- Document extract:
********

Portal frames are characterized by their unique structural configuration and rigid connections. They comprise two vertical or inclined columns, rigidly connected at their eaves by a horizontal or inclined beam called the rafters. This arrangement forms a rigid frame that is either rectangular or trapezoidal in profile, with inherent in-plane stability.

The design of portal frames involves the selection of adequate column and rafter steel sections that will satisfy critical performance criteria such as bending, shear, axial compression, flexural buckling, lateral torsional buckling, and deflection, under the anticipated loading conditions.

In portal frames, the beam or rafters act as a portal, effectively transferring gravity and wind loads to the columns. Typically, a rigid bolted end-plate connection facilitates this load transfer and plays a critical role in the overall stability of the frame. The columns can be supported as fixed or pinned members connected to the base plates. When the columns are supported as fixed connections, moment-resisting base plate design will need to be carried out.

Steel as a construction material offers numerous possibilities to achieve both pleasant and flexible functional use economically.

Portal frames with hinged column bases are the most common type of industrial building and are used all over Nigeria and the rest of the world. Portal frames possess adequate stability in-plane and majorly require bracing for out-of-plane stability. Other structural forms that can also be used in industrial frames are lattice trusses, cable-stayed structures, etc.

industrial portal frame with mezzanine — Industrial portal frame with mezzanine

As a structure designed to accommodate complex human activities, it is very important to pay adequate attention to the details that will make the building functional, aesthetically pleasing, safe, and efficient. Expertise in the area of human factor engineering should be employed to make every aspect of the building efficient. The general aspects that should be considered before the detailed design of an industrial building are;

Space optimization.
Speed of construction.
Access and security.
Flexibility of use.
Environmental performance.
Standardization of components.
Infrastructure of supply.
Service integration.
Landscaping.
Aesthetics and visual impact.
Thermal performance and air-tightness.
Acoustic insulation.
Weather-tightness.
Fire safety.
Design life.
Sustainability considerations.
End of life and re-use

Loadings on Portal Frames

Steel portal frames designed and constructed in Europe typically follow the guidance set out in the Eurocodes (EC). These are a series of harmonized standards that define the requirements for the safety and serviceability of structures. Here’s a breakdown of the anticipated loadings considered according to the Eurocodes for steel portal frames:

Permanent Actions

Dead loads: This includes the self-weight of the steel frame itself, cladding materials (roofing, wall panels), any permanent fixtures or suspended ceilings.
Superimposed dead loads: These are permanent loads that are not part of the structure itself but add weight. Examples include partitions, fixed building services (HVAC units, piping), and permanent building equipment.

Variable Actions

Snow loads: The weight of snow accumulation on the roof, determined based on the geographical location and specific snow load zone.
Wind loads: Wind pressure acting on the entire structure, considering the building’s shape, size, and location. Both positive (wind suction) and negative (wind pressure) wind loads are evaluated.

********

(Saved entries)
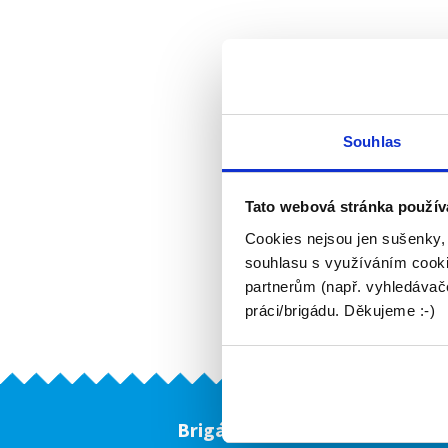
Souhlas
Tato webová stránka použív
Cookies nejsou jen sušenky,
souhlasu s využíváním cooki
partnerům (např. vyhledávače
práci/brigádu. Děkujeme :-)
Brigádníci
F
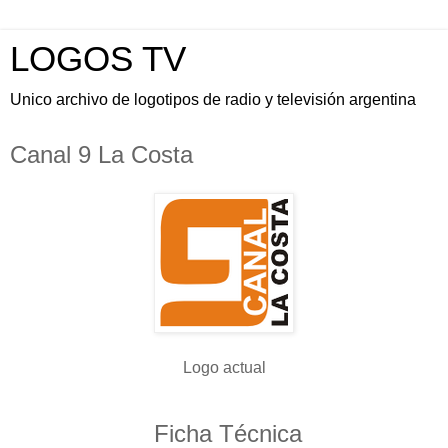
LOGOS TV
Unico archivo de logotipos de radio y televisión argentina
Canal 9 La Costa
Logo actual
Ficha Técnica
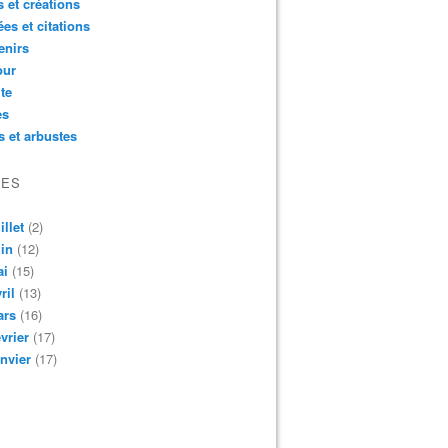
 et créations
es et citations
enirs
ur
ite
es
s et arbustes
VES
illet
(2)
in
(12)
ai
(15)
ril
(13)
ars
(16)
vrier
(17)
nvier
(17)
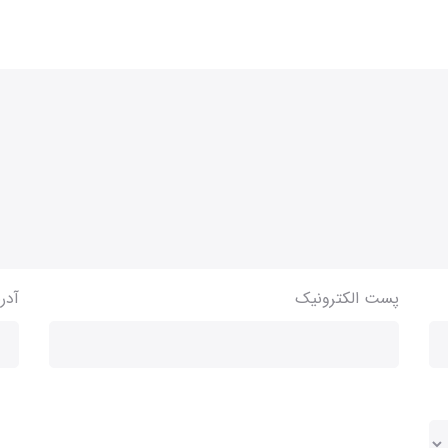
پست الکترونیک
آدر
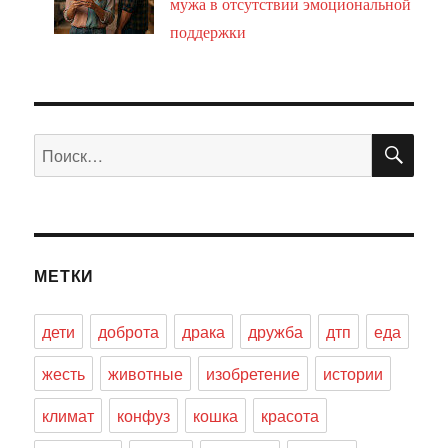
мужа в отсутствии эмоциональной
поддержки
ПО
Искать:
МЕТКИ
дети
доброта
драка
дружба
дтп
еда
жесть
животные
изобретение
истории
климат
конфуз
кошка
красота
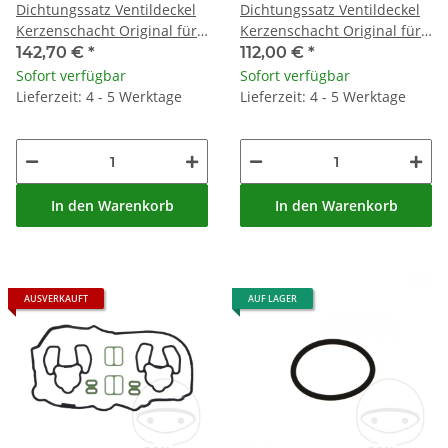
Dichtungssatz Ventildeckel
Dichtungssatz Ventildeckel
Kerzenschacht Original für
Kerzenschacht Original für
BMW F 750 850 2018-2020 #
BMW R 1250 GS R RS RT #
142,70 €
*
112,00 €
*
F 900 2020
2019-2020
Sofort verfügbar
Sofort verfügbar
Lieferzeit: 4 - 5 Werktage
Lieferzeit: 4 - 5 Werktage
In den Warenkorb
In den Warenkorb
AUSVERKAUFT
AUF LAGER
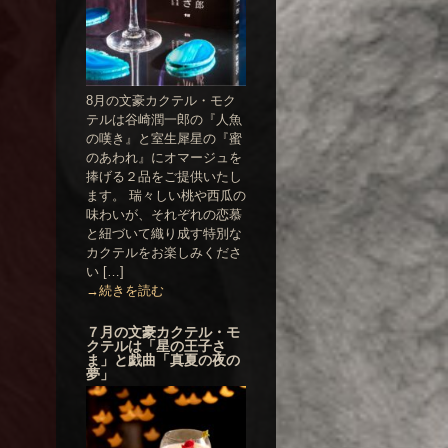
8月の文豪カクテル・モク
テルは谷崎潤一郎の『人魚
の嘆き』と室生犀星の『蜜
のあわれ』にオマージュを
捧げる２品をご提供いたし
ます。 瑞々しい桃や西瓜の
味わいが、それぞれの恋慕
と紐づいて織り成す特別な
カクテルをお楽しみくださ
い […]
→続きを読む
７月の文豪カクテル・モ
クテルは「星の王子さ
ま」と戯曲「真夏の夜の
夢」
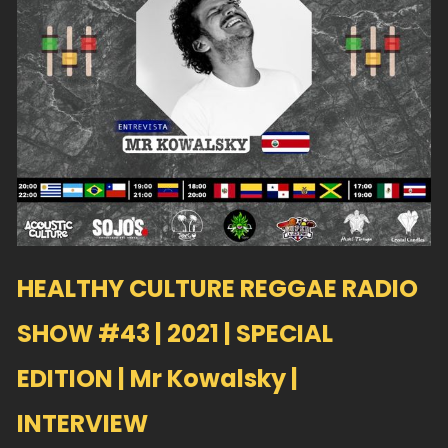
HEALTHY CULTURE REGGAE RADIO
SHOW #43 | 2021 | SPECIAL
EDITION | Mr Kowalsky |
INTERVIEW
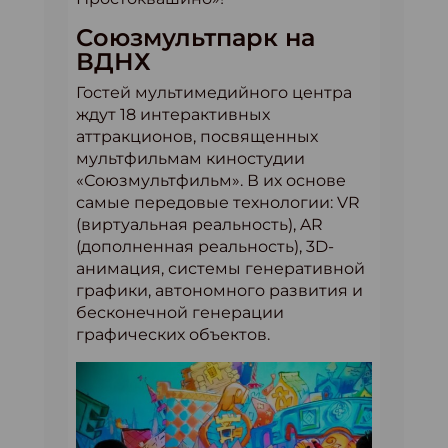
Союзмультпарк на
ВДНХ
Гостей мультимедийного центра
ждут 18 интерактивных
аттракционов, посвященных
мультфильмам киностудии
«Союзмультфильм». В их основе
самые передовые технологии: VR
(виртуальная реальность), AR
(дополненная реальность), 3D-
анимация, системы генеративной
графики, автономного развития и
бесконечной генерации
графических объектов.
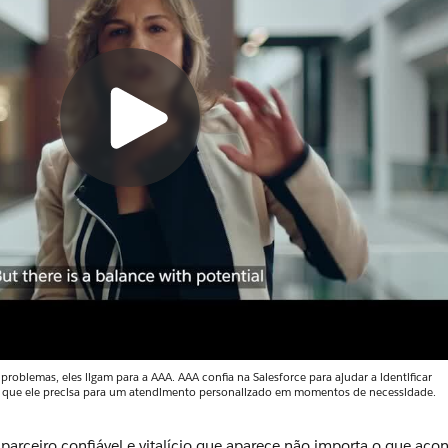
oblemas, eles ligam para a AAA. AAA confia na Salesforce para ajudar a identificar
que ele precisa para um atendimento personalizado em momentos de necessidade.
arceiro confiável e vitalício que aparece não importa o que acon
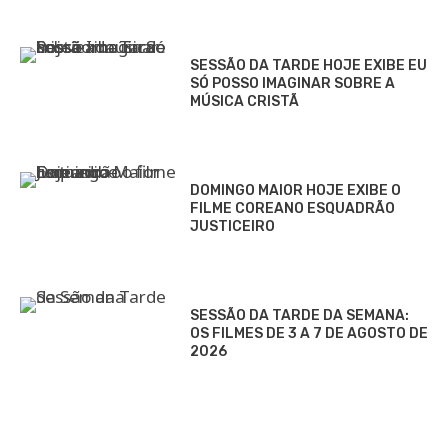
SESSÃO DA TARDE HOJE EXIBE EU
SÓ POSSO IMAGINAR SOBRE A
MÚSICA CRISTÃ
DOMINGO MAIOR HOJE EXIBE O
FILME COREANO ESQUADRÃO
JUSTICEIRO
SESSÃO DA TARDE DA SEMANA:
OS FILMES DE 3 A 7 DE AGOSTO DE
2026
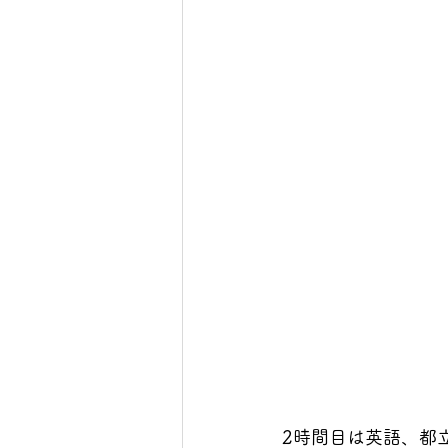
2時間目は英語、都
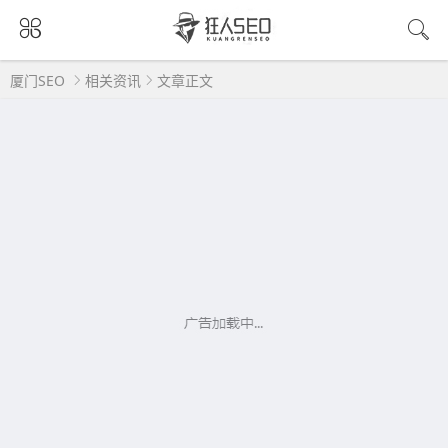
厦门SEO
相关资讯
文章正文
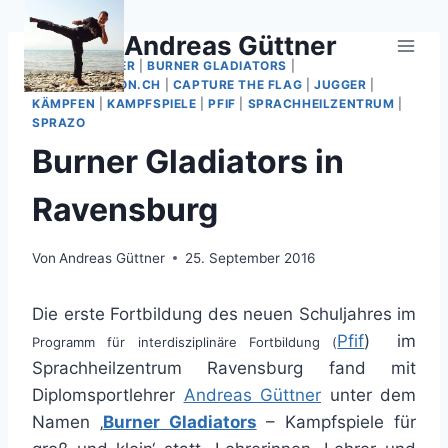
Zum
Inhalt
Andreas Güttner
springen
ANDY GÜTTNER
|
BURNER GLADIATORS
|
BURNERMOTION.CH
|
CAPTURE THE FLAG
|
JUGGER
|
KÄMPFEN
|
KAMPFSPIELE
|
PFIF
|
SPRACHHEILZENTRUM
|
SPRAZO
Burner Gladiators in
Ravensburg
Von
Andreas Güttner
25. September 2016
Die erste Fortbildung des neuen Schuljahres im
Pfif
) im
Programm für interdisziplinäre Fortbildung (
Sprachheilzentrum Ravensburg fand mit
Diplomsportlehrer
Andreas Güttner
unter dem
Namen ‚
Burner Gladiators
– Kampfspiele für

********

- Task requirements:
A: From the listing, quote the part that opens with the line containing "oblemas, eles ligam" and closes with the line containing "arceiro confiável e", both of those lines included.
B: Write what comes next in the text on steel portal frames, picking up after its final sentence.

- Answers by task:
A:
oblemas, eles ligam para a AAA. AAA confia na Salesforce para ajudar a identificar
que ele precisa para um atendimento personalizado em momentos de necessidade.
arceiro confiável e vitalício que aparece não importa o que acon

B:
Imposed loads: These are live loads acting on the structure due to occupancy or use. The specific value depends on the building function (residential, office, storage) and any specific use cases.
Seismic loads: In seismic zones, earthquake loads are considered to ensure the structure can withstand potential earthquake forces. The specific design approach depends on the seismic hazard level of the location.

Combination of Actions

The Eurocodes also require considering various combinations of these actions for design. This accounts for the possibility of multiple loads acting simultaneously. Specific factors are applied to each action type depending on whether it’s a permanent, variable, or accidental load. This ensures the design considers realistic scenarios the structure might encounter.

Methods of Portal Frame Analysis

Two primary approaches can be adopted for analyzing portal frame structures. They are:

elastic analysis, and
plastic analysis.

Elastic Analysis

The elastic analysis approach is based on the assumption that the frame exhibits purely elastic behaviour, meaning it does not experience any permanent deformations beyond its elastic limit when subjected to loading.

When a portal frame undergoes gravity loading, the bending moment reaches its peak values at the eaves (the horizontal line where the roof meets the wall) and at the apex (the highest point of the frame). At the eaves, the bending moment exhibits a hogging behaviour (convexity upwards), while at the apex, it displays a sagging behaviour (convexity downwards).

Elastic analysis tends to yield higher maximum bending moments at both the eaves and apex compared to plastic analysis. Consequently, design based solely on elastic analysis often results in less economical frames, as it necessitates the use of larger and potentially more expensive members to accommodate these higher moments.

Plastic Analysis

In contrast to elastic analysis, plastic analysis of portal frames acknowledges the potential for inelastic deformations within the structure. This allows for a more significant redistribution of bending moments throughout the structure. This redistribution is facilitated by the formation of plastic hinges at specific locations within the frame.

These plastic hinges typically develop at sections where the bending moment reaches the material’s plastic moment resistance, signifying the point at which the material yields. As a result of this redistribution, plastic analysis often leads to the design of lighter and more economical portal frames compared to those solely based on elastic analysis.

Second Order Effects in Portal Frames

While plastic analysis offers a more realistic representation of portal frame behaviour compared to elastic analysis, it is essential to acknowledge that neither method explicitly incorporates the influence of the frame’s stability under load, also known as the second-order effect. This is particularly relevant for portal frames, which are typically slender and lightweight structures susceptible to experiencing significant deformations under load. As a consequence, they are inherently more prone to these second-order effects.

To address this critical aspect, BS EN 1993-1-1 Clause 5.2.2 provides a comprehensive framework encompassing various methodologies for accounting for second-order effects during the design and analysis of steel structures. Furthermore, Clause 5.2 of the same standard establishes well-defined criteria to assist engineers in determining the significance of second-order effects in specific steel structures.

In the context of portal frame structures, a critical parameter known as α_cr is employed to assess the frame’s sensitivity to second-order effects. This factor represents the ratio between the structure’s elastic critical buckling load (F_cr) for global instability and the applied design load (F_Ed). When α_cr meets or exceeds a value of 10 for elastic analysis, second-order effects are generally considered negligible.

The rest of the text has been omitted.